[Short-answer chart tasks]
-------------------------

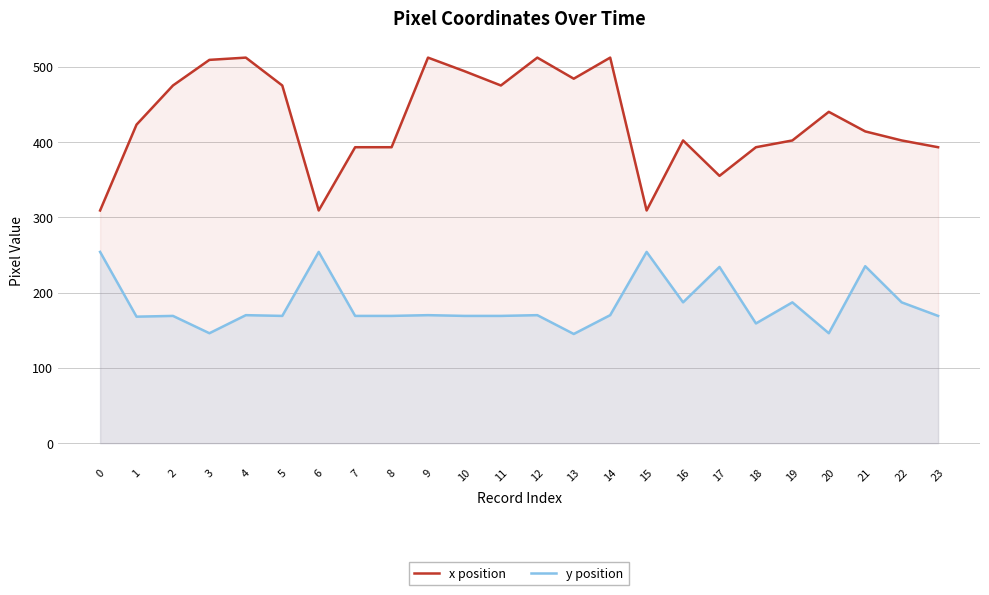

Reading left to right, what are all the values shown in this chart?

x position: 309	423	475	509	512	475	309	393	393	512	494	475	512	484	512	309	402	355	393	402	440	414	402	393
y position: 254	168	169	146	170	169	254	169	169	170	169	169	170	145	170	254	187	234	159	187	146	235	187	169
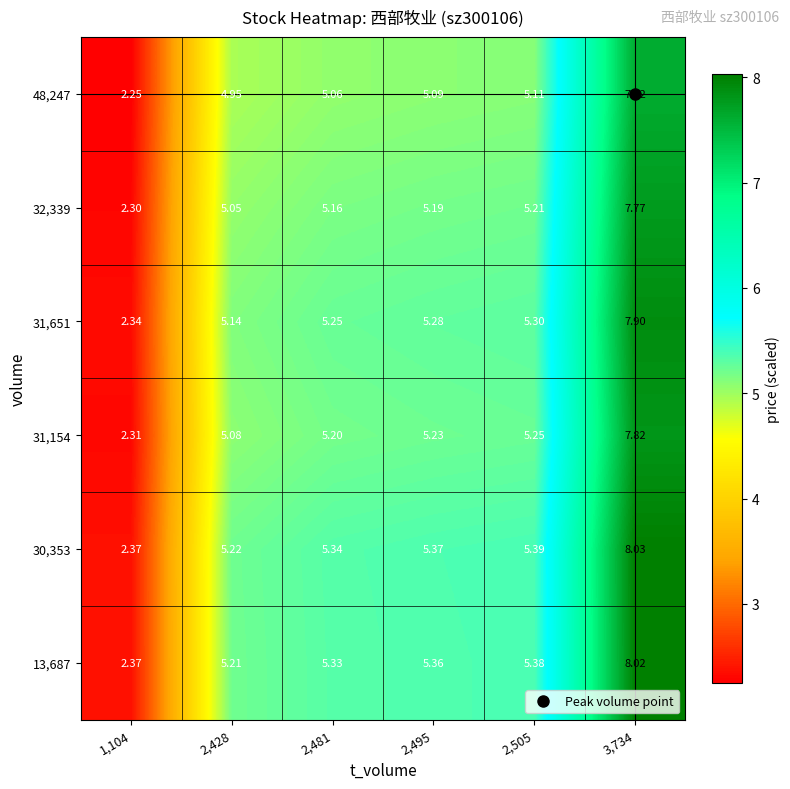

Is the value of 32,339 at 2,481 greater than the value of 13,687 at 2,505?

No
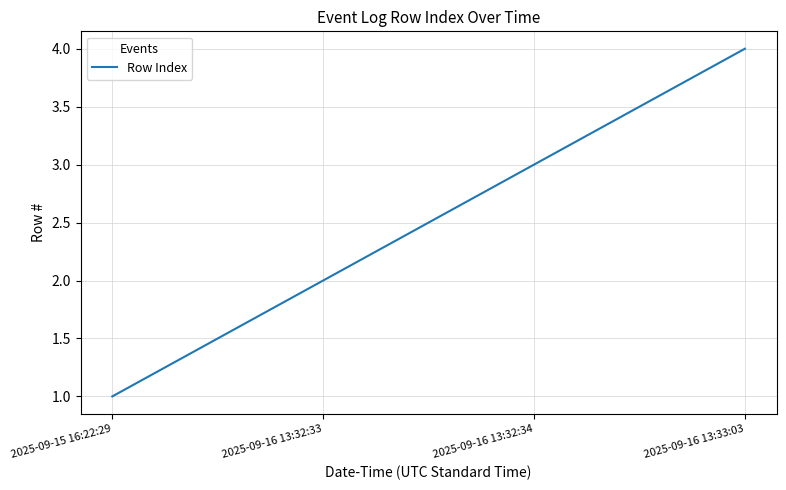

List the labels in order of value, smallest first.

2025-09-15 16:22:29, 2025-09-16 13:32:33, 2025-09-16 13:32:34, 2025-09-16 13:33:03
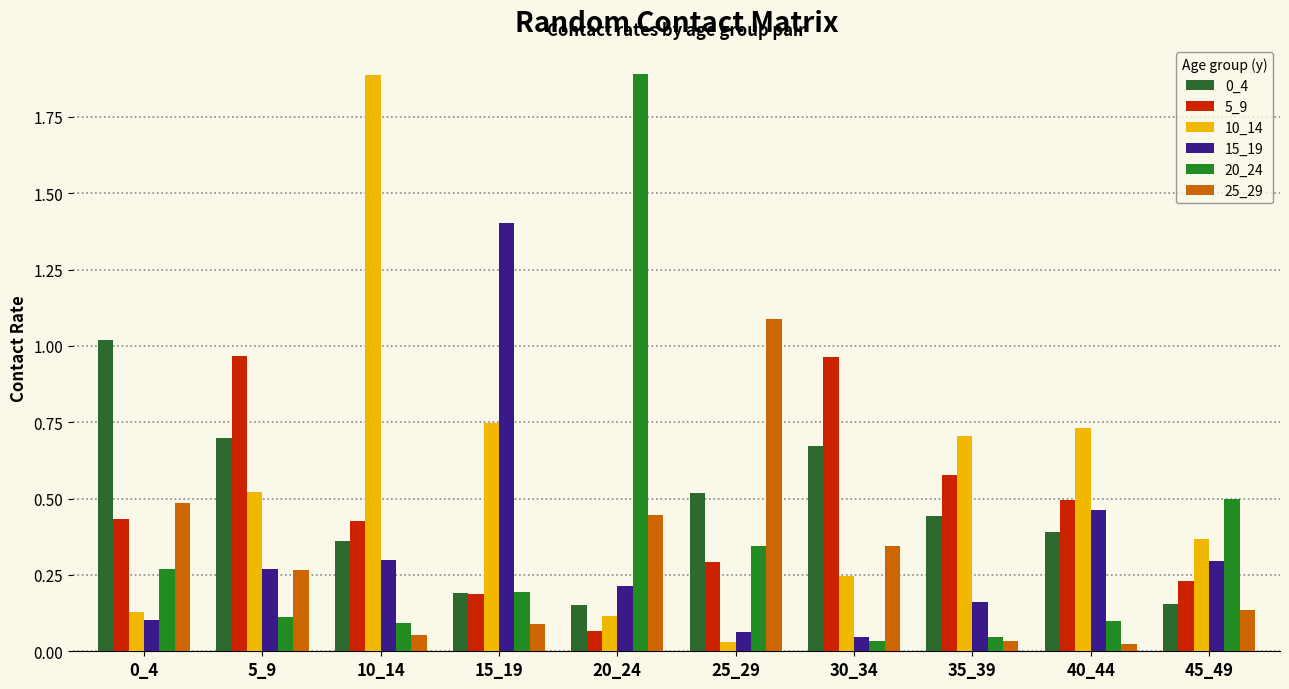

Rank the series by their maximum value, from lowest to highest.

5_9, 0_4, 25_29, 15_19, 10_14, 20_24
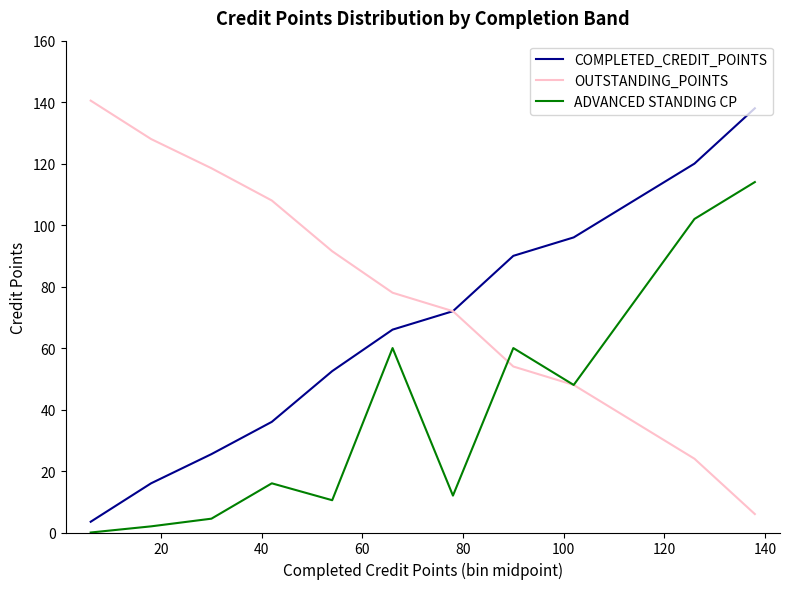

What are all the series names shown in the legend?

COMPLETED_CREDIT_POINTS, OUTSTANDING_POINTS, ADVANCED STANDING CP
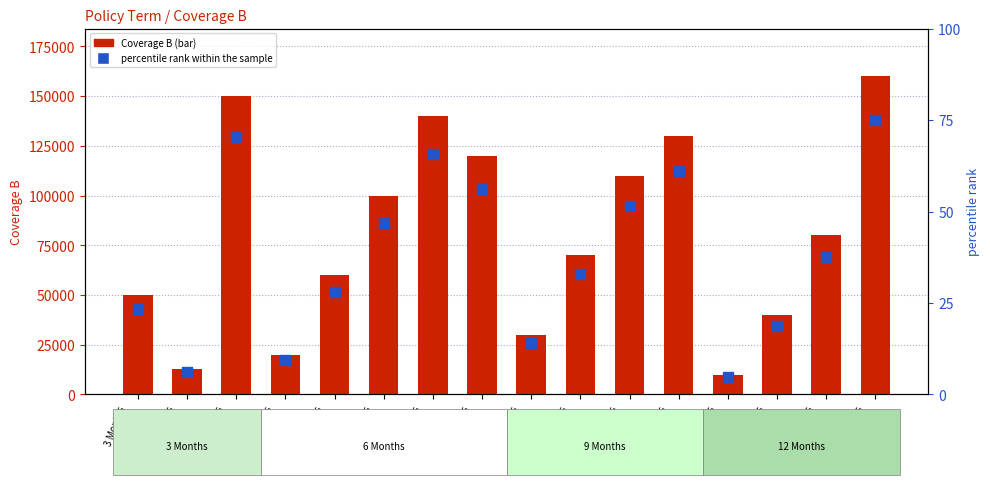

What are all the series names shown in the legend?

Coverage B, percentile rank within the sample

-------------------------

TASK REQUIREMENTS: Copy every row above word for word, leaving out the pictures.

EXERCISE OUTPUT:
Reading left to right, what are all the values shown in this chart?

x position: 309	423	475	509	512	475	309	393	393	512	494	475	512	484	512	309	402	355	393	402	440	414	402	393
y position: 254	168	169	146	170	169	254	169	169	170	169	169	170	145	170	254	187	234	159	187	146	235	187	169

Is the value of 32,339 at 2,481 greater than the value of 13,687 at 2,505?

No

List the labels in order of value, smallest first.

2025-09-15 16:22:29, 2025-09-16 13:32:33, 2025-09-16 13:32:34, 2025-09-16 13:33:03

Rank the series by their maximum value, from lowest to highest.

5_9, 0_4, 25_29, 15_19, 10_14, 20_24

What are all the series names shown in the legend?

COMPLETED_CREDIT_POINTS, OUTSTANDING_POINTS, ADVANCED STANDING CP

What are all the series names shown in the legend?

Coverage B, percentile rank within the sample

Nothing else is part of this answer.